La plus prudente est Ségolène Royal. S'il ne faut pas méconnaître l'ampleur des réformes qu'elle propose (des droits nouveaux accordés à l'opposition au sein du Parlement jusqu'à l'ouverture de ce dernier à des initiatives citoyennes), tout comme la conception élargie qu'elle a de la VIe République (avec un fort volet de démocratie sociale), une importante ambiguïté demeure sur la nature des pouvoirs présidentiels et les conditions de leur exercice. Mme Royal promet certes de rompre avec le fonctionnement monarchique du régime, et sa VIe République est clairement parlementaire (le premier ministre n'est pas seulement nommé par le président, il doit être également investi par l'Assemblée nationale), mais le pouvoir gouvernant demeure bicéphale et, donc, pour partie irresponsable. Autrement dit, en l'état, la VIe République de Mme Royal, c'est... la Ve République "en moins pire".
Les plus audacieux sont les "petits" candidats de gauche, à l'exception d'Arlette Laguiller, qui ignore la thématique. Tous suppriment l'essentiel des pouvoirs du président de la République, voire son élection au suffrage universel direct. La VIe République de José Bové comme celle d'Olivier Besancenot est un régime d'assemblée, fondé sur la subordination complète du gouvernement à l'Assemblée nationale. Marie-George Buffet comme Dominique Voynet proposent un régime primo-ministériel gangrené par le poids du scrutin proportionnel et la limitation radicale des outils de rationalisation du parlementarisme. Autrement dit, à la gauche du PS, la VIe République, c'est... un retour à la IVe République.

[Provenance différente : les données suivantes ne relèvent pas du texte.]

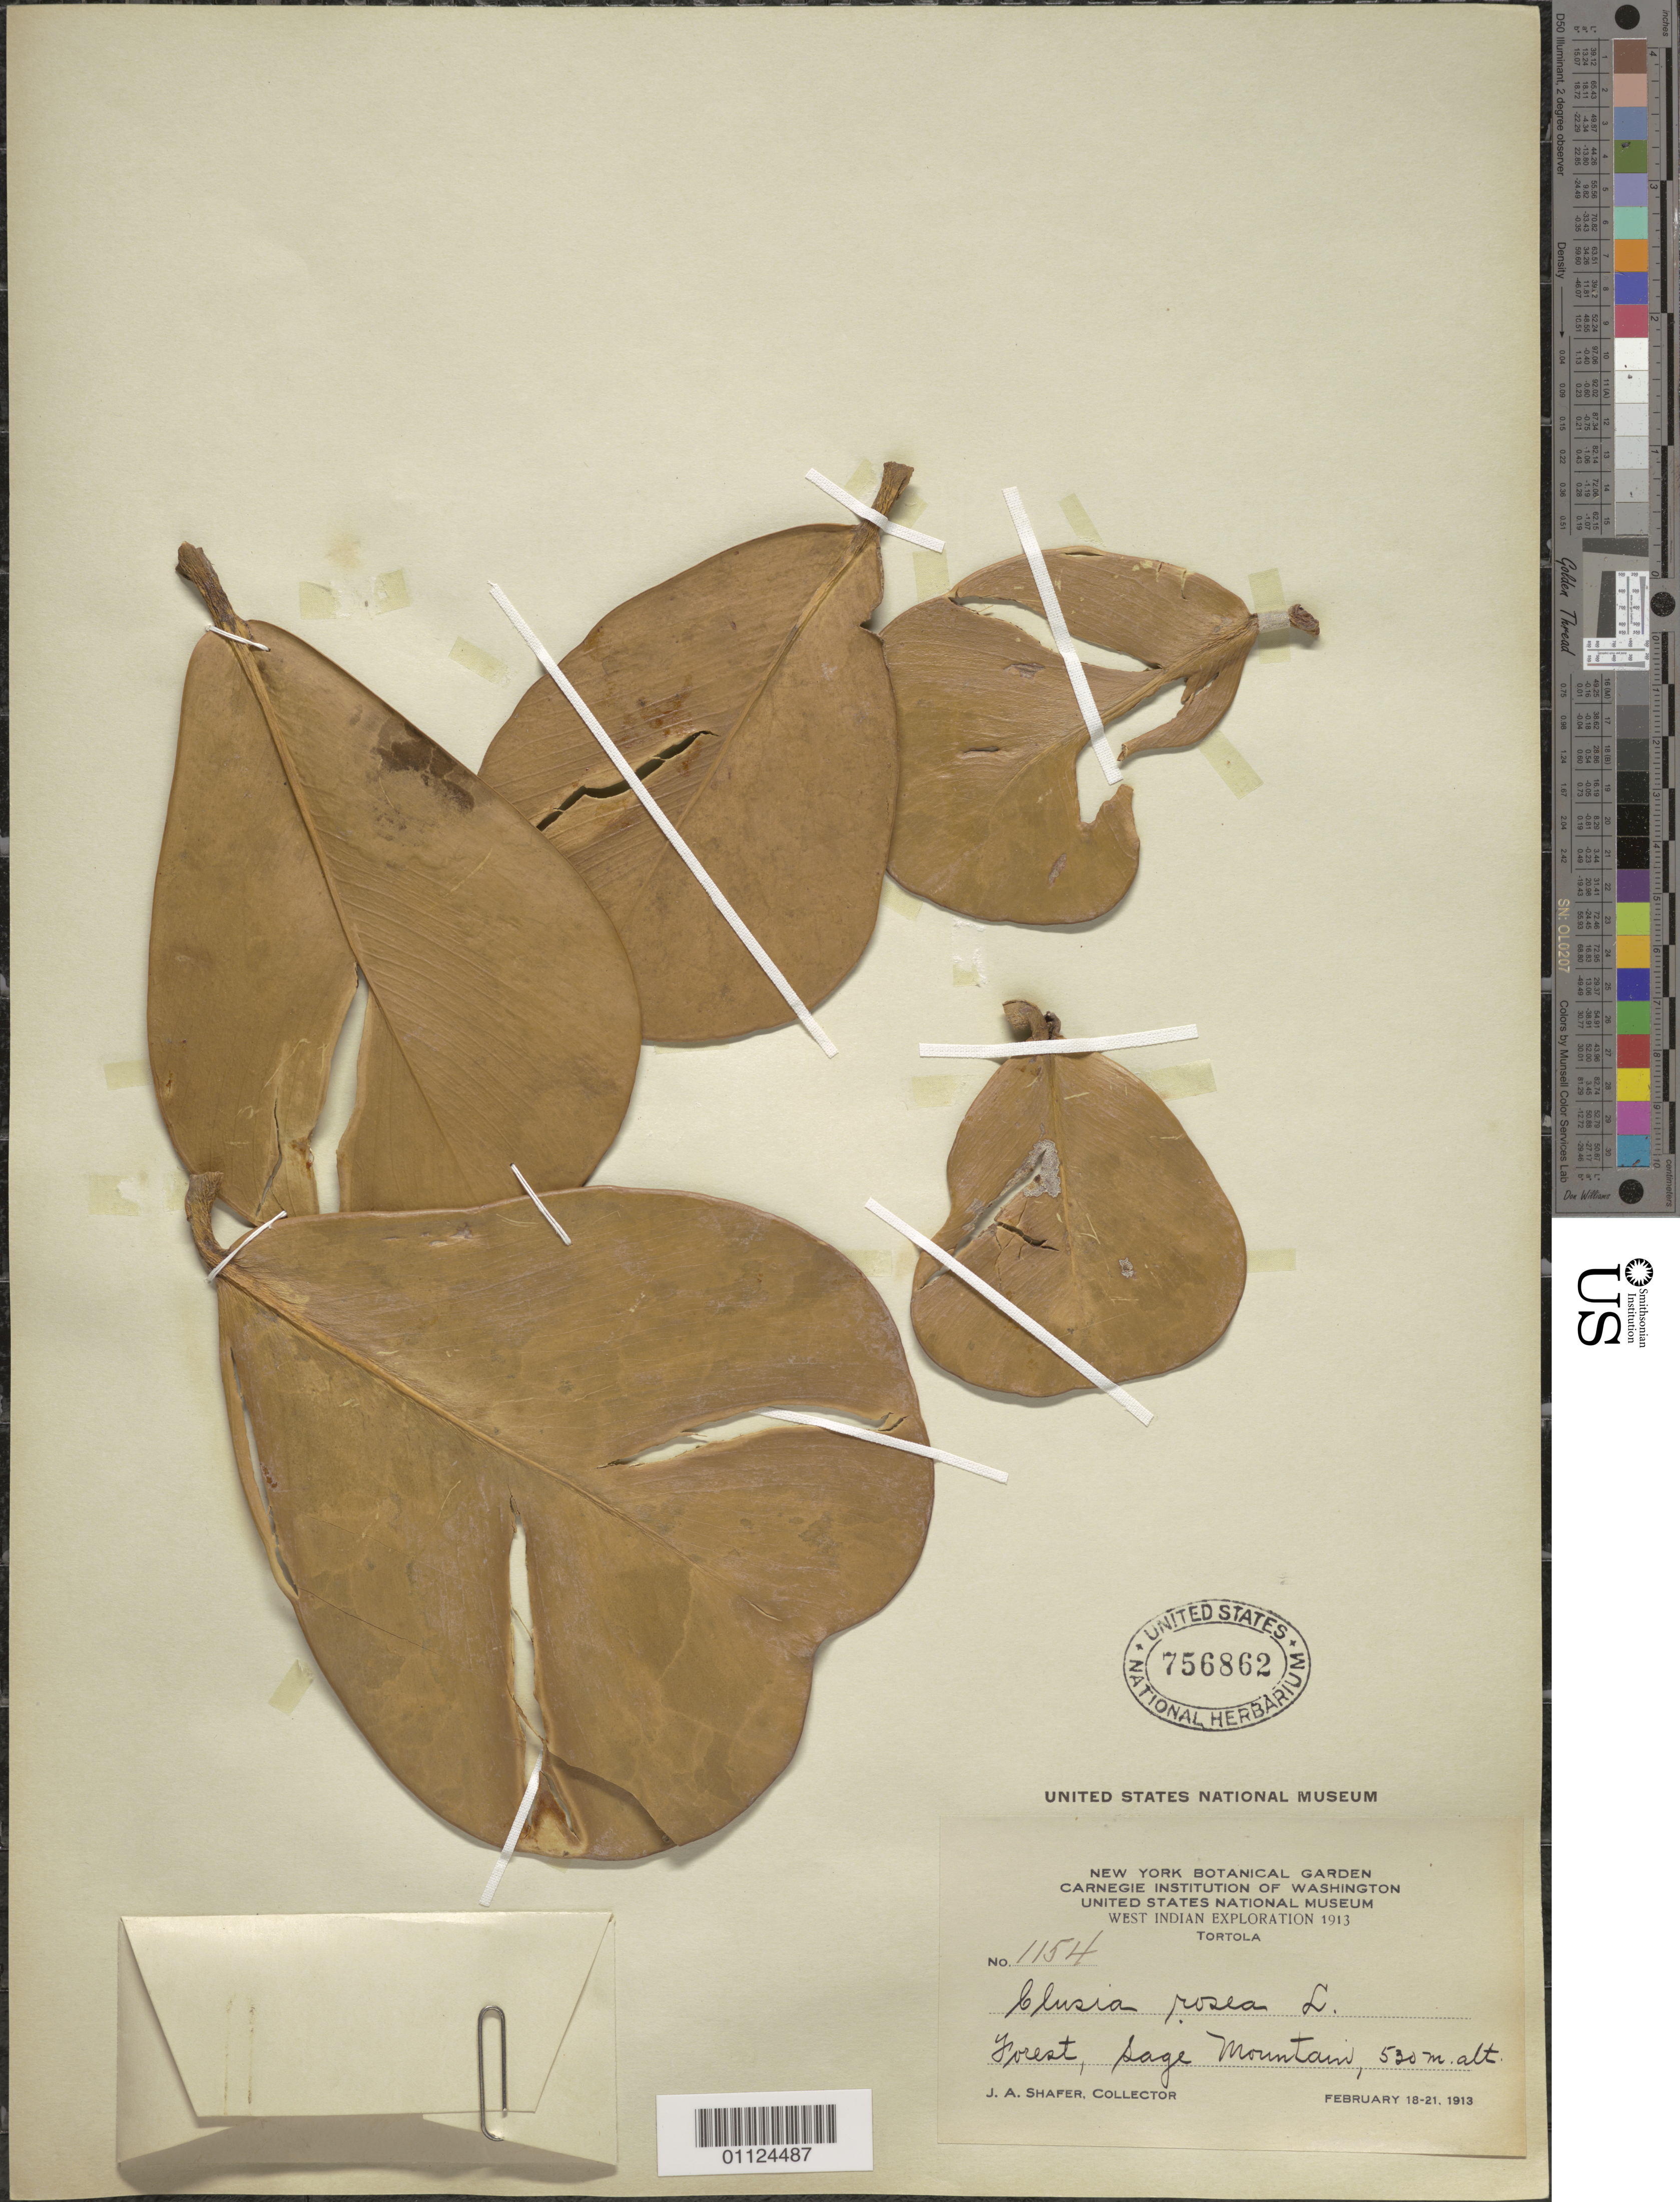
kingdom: Plantae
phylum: Tracheophyta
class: Magnoliopsida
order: Malpighiales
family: Clusiaceae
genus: Clusia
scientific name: Clusia rosea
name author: Jacq.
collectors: J. A. Shafer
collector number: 1154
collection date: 1913-02-18/1913-02-21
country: British Virgin Islands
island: Tortola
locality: Sage Mountain. Tortola I.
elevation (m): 520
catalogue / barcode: US 756862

Est-ce à dire qu'une VIe République rompant avec le présidentialisme irresponsable de la Ve République est impossible ? Qu'il est utopique de rêver pour la France d'une véritable démocratie parlementaire stable et efficace, sur le modèle européen, où le pouvoir gouvernant issu des élections législatives soit responsable de son action devant la représentation nationale ? Que le verrou de l'élection présidentielle bride toutes les initiatives de modernisation démocratique de nos institutions chez ceux qui ont quelque chance d'accéder à la présidence de la République ?
La campagne présidentielle n'est pas terminée. Le pouvoir gouvernant ne sera d'ailleurs attribué qu'au terme des élections législatives. L'idée d'une procédure constituante participative a été lancée. Il existe donc un espace politique suffisant pour relever le défi du contenu de la VIe République. Un défi qui pourrait se révéler gagnant si la gauche trouvait là un moyen de se rassembler.